--- Excerpt to read ---

Seeing as dar be plenty folks here want chromed parts here, U gather up enough piles of parts to fill up the sleeping compartment and the storage areas. U can get a bunch of stuff in em.

So, using a random number, say chromed fenders cost, 30 bbucks a pop, to pay for your trip and come out ahead, U gootta charge triple U cost per piece, right. I mean, U can't even come close to that here, good'ol USA, not a chance so,, triple U cost is cheap, cheap, cheap..

Alternatively, U can come down to Florida, and buy my 26' Macgregor with a trailer and 5HP motor,. And these have an drop keel so, u can sneak up channels and creeks too, only 2 grand! Wh0ppy!   which means:  cut out middle man; 'Captain Pirate' and risk he may bring  No  docking and storages chargers Ka Ching!  Open  U own pirate business at a start-up investment for, surly, less than $5K, all in.   U can pawn off hundreds, thousands of re-chrome things and make a new friend, at border town  chrome shop too. Albeit, U might be able to save more and get the boat off Craig's list locally, fer da same money  Sussh.

--- Exercise data ---

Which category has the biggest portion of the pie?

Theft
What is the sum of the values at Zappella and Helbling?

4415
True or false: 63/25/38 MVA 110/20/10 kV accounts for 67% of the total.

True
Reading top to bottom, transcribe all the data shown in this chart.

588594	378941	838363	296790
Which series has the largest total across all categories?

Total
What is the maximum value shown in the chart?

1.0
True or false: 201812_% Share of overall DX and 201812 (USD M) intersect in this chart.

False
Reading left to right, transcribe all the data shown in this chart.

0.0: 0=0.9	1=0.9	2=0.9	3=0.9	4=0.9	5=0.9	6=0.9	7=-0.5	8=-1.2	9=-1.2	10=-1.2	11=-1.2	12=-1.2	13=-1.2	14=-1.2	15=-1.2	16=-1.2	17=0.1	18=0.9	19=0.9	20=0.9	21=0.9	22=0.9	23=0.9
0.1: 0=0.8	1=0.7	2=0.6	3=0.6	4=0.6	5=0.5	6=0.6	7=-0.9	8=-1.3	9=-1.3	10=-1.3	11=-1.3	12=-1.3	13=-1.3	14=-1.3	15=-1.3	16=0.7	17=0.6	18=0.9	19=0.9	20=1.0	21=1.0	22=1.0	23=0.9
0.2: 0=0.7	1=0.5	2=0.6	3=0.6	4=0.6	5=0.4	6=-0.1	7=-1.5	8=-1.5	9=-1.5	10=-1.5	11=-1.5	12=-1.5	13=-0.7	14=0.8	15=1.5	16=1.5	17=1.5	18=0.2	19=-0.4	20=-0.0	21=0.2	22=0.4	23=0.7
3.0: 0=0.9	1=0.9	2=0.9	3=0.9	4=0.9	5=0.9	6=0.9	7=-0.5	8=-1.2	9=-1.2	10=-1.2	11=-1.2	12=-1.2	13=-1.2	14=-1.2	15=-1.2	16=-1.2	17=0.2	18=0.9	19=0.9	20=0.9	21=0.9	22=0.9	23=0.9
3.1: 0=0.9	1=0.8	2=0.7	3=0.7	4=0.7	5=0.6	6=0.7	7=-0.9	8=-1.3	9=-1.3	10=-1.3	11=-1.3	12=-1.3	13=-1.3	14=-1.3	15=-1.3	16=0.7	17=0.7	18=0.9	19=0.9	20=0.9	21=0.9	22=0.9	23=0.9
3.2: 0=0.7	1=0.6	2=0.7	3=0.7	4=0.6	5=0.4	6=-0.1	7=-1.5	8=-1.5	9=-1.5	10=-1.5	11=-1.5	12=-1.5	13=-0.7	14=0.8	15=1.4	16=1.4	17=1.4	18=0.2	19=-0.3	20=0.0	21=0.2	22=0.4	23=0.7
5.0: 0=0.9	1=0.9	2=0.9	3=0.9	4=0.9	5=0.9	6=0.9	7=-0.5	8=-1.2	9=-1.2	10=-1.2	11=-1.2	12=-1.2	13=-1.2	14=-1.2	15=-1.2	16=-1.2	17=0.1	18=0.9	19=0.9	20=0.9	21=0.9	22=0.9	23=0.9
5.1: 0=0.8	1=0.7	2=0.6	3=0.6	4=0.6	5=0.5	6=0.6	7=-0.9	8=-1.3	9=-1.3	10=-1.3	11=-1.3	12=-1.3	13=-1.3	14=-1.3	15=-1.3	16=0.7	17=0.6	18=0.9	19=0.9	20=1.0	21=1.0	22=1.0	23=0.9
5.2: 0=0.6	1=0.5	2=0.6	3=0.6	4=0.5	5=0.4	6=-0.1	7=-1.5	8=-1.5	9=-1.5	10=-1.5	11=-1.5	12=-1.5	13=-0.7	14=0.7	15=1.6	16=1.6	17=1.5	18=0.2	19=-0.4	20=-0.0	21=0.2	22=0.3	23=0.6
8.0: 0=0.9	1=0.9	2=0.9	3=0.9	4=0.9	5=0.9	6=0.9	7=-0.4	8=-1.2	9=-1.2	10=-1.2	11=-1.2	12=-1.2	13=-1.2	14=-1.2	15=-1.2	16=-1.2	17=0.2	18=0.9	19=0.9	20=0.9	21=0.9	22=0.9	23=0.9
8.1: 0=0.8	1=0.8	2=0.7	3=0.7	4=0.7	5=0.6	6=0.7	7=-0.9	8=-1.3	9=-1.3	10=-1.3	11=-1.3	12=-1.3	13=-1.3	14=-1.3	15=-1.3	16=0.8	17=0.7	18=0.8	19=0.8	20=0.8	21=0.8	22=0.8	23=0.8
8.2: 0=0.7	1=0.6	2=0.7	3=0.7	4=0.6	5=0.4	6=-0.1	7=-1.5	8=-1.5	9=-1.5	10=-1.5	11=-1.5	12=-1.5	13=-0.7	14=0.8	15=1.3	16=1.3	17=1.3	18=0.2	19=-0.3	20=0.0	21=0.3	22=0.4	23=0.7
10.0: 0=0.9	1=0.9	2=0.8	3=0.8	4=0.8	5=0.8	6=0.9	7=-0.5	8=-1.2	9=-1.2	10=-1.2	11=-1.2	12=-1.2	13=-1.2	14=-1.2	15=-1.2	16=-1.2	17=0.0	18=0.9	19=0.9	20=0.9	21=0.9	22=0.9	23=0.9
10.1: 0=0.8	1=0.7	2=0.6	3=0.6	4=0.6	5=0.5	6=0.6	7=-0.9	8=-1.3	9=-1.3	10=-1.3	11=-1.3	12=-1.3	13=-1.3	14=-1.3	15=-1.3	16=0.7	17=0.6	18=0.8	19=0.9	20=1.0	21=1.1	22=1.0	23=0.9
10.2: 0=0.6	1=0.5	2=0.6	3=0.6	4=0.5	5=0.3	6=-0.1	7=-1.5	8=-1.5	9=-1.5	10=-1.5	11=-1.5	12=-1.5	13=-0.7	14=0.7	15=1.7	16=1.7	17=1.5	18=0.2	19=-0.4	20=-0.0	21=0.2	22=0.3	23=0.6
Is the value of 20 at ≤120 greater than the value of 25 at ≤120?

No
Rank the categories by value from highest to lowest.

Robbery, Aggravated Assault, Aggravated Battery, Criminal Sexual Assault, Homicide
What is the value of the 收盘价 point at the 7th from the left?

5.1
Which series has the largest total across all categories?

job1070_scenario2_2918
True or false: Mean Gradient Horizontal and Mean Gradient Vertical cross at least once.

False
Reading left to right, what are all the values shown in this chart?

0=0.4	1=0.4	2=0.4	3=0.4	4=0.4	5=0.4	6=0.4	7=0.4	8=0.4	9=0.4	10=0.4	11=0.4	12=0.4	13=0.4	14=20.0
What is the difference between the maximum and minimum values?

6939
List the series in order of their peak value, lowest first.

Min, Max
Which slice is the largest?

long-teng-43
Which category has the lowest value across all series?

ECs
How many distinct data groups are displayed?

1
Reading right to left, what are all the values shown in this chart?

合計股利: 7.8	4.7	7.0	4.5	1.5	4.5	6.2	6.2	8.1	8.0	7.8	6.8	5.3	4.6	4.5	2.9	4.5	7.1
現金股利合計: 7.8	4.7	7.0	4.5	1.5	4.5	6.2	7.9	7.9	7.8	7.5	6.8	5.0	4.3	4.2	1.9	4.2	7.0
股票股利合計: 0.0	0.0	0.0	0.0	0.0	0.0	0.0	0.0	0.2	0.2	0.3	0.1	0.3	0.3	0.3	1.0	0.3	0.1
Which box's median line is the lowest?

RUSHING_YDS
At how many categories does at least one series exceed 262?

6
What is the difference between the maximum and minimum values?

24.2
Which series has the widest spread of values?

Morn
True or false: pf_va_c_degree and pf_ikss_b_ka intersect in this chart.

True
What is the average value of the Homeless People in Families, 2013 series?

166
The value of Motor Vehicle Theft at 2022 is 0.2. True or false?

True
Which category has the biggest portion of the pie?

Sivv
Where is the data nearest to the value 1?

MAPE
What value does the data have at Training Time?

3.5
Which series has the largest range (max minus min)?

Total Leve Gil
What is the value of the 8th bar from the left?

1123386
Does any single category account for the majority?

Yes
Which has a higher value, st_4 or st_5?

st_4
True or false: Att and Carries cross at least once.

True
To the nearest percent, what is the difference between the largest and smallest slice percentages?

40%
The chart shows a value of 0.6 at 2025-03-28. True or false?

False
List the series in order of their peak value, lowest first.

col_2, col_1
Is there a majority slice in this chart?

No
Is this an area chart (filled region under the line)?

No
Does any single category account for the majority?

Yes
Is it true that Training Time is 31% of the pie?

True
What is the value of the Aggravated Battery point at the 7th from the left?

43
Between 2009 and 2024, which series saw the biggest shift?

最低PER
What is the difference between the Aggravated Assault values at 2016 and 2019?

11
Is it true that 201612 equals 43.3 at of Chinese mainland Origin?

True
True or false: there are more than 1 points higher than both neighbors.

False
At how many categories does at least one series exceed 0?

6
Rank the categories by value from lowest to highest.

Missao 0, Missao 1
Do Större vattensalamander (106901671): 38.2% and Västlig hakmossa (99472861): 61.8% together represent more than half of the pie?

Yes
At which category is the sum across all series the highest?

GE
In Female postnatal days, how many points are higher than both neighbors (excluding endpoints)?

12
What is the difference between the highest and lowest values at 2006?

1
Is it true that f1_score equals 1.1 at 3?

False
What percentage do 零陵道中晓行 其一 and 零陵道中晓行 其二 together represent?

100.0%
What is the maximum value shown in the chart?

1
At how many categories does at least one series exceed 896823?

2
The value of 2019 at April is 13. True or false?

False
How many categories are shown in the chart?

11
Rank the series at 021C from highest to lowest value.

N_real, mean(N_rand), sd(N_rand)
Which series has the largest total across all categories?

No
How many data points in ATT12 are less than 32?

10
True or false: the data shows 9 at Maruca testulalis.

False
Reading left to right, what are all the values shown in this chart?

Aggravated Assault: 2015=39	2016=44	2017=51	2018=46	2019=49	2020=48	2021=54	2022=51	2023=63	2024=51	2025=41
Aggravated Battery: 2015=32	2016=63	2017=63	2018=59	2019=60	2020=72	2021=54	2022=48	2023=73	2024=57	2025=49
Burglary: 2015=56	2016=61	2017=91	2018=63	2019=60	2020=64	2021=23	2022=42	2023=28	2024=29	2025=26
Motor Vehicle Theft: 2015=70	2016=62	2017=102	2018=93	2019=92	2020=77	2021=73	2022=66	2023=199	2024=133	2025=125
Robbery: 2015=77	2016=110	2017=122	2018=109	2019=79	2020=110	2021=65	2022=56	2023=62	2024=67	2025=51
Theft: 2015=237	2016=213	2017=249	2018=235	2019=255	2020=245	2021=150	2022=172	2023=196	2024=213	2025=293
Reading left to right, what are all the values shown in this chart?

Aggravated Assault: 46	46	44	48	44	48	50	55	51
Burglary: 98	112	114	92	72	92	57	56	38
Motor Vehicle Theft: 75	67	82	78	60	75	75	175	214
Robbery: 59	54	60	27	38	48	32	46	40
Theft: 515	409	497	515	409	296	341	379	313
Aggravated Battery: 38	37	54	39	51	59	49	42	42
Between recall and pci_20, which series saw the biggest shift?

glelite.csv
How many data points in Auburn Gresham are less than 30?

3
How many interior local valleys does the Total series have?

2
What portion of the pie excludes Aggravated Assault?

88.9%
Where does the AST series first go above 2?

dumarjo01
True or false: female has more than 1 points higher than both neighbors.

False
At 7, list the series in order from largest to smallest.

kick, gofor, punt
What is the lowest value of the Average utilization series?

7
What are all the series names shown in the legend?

---

Reproduce the stretch of the post on reselling chromed parts from "So, using a" through "cheap, cheap, cheap..", matching its wording character for character. The records are separate material and unrelated to the post.

Reply
So, using a random number, say chromed fenders cost, 30 bbucks a pop, to pay for your trip and come out ahead, U gootta charge triple U cost per piece, right. I mean, U can't even come close to that here, good'ol USA, not a chance so,, triple U cost is cheap, cheap, cheap..